**Work item A**:
Answer these questions from the travel post about Tangier, one line each:
(i) How long did the bus trip from the ferry port to the city take?
(ii) What colors were the plants and flowers covering the hills?
(iii) How many seconds after getting off at the central bus station did a man begin walking alongside the writer?
**Work item B**:
Extract every line of the records that contains the string "Rank", treating uppercase and lowercase as different.

Tuesday, November 25, 2014

McCarthy's Casbah - Part IV

Well.. I would like the record to show here that I admit that I have never been so wrong about anything in my entire adult life as I was about Tangier. On the bus from the ferry port, I first noticed that my expectations were a bit off. I had envisioned Morocco to be a dry empty desert with cities thrown in at random intervals. What I saw here, on my 40 minute bus trip to the city, was completely different.  The country side consisted mainly of small villages, made up of relatively modern houses, that were dotted on the sides of medium height hills. The roads were lined with low shrubs while the hills themselves were mostly overgrown with blue and purple-ish plants and flowers. People were tending to plants in their gardens. It didn’t look like a desert at all. It was more a sort of Scotland-in-the-sun than the hot, arid Sahara environment that I had in mind.


                                                      No desert here           

I got off the bus at Tangier’s central bus station and within 3 seconds had a grubby looking Moroccan man walking alongside me and asking me questions. Where was I going? Where was I from? Did I want to see his cousin’s shop? What hotel was I staying in? Would I like to buy a rug? Or hash?
I told him I wasn’t interested and expected him to leave.
He didn’t.

[Source records]

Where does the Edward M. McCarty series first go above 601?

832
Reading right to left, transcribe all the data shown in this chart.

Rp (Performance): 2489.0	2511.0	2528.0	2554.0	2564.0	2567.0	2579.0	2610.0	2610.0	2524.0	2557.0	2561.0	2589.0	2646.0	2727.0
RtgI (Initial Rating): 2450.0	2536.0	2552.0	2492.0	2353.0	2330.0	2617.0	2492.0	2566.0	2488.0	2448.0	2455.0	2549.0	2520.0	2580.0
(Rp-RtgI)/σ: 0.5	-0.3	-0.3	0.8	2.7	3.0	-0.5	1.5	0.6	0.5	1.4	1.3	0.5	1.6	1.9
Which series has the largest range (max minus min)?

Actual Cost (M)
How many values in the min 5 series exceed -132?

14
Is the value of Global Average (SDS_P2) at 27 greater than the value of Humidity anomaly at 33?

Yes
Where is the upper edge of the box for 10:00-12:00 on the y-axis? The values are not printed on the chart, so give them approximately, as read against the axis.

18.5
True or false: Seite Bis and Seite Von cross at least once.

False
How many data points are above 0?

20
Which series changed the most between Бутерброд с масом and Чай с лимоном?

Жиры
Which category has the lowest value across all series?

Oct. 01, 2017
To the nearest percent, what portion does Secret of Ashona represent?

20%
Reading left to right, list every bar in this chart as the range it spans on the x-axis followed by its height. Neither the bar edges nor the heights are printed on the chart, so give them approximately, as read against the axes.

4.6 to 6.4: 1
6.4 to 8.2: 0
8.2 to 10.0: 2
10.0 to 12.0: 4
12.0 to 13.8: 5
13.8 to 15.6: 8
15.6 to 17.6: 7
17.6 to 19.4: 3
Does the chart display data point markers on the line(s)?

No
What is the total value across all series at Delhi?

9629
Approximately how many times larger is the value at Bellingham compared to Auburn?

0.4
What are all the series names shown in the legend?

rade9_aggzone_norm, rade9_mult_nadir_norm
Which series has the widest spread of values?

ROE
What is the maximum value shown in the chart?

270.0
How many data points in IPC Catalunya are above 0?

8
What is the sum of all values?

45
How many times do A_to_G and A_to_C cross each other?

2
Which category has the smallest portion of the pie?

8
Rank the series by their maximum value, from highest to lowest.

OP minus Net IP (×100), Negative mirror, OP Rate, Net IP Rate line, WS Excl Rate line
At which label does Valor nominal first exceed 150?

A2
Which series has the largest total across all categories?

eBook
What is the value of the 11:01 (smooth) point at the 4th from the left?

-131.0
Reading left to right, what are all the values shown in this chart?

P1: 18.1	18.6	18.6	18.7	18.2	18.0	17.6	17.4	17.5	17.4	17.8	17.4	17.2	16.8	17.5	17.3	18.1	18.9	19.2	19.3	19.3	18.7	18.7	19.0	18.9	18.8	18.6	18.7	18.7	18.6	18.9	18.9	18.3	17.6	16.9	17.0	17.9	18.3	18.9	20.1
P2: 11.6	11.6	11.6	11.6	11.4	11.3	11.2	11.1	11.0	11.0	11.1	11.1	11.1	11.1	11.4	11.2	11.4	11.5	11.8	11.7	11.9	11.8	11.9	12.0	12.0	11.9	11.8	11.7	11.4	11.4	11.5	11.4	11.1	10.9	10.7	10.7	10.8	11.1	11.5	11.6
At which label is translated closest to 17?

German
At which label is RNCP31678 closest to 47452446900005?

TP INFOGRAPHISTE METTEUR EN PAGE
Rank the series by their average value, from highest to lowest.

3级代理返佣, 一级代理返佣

**Written response A**:
(i) 40 minutes
(ii) Blue and purple-ish
(iii) Within 3 seconds

**Written response B**:
Rank the series by their maximum value, from highest to lowest.
Rank the series by their average value, from highest to lowest.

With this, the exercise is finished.